◆ **GIVEN EXERCISE**: Copy the material word for word, starting at the line containing "family: Gentianaceae" and ending at the line containing "genus: Sauvagesia", with both of those lines included.

Start RECORDS SUPPLIED

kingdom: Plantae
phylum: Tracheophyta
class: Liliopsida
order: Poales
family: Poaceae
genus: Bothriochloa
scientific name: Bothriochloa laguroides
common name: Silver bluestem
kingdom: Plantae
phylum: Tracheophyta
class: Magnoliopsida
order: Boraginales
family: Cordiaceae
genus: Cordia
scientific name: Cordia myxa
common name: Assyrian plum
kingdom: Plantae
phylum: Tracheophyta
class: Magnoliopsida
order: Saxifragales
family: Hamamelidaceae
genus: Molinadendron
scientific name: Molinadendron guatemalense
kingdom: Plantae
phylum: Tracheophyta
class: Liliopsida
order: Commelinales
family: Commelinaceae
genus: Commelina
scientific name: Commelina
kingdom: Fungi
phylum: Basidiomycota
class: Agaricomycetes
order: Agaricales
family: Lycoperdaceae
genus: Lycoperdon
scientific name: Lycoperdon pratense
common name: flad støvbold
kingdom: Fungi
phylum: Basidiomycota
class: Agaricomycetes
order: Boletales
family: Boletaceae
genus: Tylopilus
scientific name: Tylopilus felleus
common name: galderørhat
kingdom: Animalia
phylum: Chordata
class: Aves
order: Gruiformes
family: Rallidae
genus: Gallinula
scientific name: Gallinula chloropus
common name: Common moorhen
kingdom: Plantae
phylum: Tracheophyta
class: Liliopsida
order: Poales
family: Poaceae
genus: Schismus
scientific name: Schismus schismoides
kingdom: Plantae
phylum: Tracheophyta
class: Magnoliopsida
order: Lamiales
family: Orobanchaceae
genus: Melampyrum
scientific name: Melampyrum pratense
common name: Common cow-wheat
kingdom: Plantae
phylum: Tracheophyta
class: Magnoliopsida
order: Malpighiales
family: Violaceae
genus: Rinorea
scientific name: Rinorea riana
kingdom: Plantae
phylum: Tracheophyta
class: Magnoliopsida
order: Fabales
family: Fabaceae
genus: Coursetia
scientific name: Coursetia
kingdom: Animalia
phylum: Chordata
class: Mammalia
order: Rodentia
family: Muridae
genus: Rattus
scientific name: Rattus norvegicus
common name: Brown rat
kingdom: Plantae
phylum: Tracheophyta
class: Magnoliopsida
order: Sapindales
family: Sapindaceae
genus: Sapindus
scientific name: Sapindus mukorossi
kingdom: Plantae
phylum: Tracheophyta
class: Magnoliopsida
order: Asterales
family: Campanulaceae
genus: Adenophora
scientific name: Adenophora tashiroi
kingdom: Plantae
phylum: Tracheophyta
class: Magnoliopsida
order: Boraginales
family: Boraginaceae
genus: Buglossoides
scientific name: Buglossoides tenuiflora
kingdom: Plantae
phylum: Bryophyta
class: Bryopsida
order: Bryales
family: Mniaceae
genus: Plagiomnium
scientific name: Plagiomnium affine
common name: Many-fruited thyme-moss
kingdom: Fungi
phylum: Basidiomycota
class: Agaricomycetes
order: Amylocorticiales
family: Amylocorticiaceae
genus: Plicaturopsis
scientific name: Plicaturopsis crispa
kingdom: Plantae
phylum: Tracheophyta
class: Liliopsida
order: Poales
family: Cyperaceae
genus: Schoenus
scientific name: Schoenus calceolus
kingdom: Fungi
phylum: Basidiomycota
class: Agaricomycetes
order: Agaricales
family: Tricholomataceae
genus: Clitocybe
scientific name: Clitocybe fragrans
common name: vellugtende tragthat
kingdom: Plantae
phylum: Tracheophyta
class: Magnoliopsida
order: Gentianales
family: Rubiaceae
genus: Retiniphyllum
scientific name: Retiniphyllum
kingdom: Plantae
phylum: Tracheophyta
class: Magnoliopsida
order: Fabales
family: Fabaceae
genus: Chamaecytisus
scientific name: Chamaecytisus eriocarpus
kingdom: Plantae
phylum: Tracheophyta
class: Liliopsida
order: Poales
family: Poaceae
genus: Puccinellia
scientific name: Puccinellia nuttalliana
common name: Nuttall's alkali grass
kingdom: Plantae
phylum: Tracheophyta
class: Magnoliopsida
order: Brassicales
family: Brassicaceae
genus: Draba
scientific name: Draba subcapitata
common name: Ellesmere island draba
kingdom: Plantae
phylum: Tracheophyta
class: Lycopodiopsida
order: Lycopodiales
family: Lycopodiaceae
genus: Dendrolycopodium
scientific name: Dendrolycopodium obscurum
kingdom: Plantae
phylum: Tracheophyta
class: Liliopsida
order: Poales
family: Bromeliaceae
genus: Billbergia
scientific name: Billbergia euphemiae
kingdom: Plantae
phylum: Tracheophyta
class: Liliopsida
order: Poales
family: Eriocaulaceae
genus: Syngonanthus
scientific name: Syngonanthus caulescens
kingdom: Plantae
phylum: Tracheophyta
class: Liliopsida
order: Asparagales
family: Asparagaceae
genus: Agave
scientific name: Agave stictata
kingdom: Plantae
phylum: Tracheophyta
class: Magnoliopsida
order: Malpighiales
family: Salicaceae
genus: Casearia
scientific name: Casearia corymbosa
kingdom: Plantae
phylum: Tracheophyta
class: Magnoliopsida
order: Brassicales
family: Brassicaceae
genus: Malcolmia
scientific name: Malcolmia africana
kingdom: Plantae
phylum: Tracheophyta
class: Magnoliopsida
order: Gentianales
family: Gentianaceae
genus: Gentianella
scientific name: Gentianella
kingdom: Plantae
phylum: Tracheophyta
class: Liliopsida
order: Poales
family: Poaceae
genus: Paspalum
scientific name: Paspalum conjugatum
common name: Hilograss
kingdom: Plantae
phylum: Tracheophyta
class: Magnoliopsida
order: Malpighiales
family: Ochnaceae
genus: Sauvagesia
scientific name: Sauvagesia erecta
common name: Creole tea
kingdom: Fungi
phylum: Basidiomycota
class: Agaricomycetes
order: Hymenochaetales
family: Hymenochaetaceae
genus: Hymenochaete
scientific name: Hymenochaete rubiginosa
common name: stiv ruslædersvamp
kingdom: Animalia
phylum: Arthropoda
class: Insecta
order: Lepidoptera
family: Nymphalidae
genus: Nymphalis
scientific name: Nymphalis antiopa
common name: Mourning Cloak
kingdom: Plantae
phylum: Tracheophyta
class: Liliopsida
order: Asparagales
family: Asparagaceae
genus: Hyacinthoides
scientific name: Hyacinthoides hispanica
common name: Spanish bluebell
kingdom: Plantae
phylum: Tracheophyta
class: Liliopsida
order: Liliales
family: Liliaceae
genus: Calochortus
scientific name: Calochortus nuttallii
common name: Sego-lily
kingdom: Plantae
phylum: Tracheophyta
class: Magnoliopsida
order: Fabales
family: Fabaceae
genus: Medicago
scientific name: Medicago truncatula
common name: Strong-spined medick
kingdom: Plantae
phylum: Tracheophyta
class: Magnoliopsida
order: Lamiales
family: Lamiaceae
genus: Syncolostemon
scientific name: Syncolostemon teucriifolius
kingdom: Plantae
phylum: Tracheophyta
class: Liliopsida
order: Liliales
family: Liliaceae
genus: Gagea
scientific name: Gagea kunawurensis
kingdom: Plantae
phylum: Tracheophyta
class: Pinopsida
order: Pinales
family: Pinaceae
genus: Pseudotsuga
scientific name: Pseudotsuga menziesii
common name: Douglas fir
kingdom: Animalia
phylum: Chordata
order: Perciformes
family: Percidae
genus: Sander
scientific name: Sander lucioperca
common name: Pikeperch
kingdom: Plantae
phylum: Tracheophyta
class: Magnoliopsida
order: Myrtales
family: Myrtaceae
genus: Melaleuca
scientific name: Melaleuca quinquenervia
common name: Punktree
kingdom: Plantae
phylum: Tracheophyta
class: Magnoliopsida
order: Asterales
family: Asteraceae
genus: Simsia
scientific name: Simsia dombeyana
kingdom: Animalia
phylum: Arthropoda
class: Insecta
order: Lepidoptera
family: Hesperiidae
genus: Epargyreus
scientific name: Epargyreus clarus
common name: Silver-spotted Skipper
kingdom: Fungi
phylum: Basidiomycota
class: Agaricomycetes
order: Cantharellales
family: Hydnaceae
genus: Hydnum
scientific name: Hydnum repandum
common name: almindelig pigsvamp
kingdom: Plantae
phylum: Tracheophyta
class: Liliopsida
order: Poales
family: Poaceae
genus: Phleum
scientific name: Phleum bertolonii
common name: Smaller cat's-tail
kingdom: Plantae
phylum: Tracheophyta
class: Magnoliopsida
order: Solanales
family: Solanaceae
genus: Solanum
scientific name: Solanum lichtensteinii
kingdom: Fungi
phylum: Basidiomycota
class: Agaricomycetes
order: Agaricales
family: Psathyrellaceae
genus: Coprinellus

End RECORDS SUPPLIED

◆ **OUTPUT BELOW**:
family: Gentianaceae
genus: Gentianella
scientific name: Gentianella
kingdom: Plantae
phylum: Tracheophyta
class: Liliopsida
order: Poales
family: Poaceae
genus: Paspalum
scientific name: Paspalum conjugatum
common name: Hilograss
kingdom: Plantae
phylum: Tracheophyta
class: Magnoliopsida
order: Malpighiales
family: Ochnaceae
genus: Sauvagesia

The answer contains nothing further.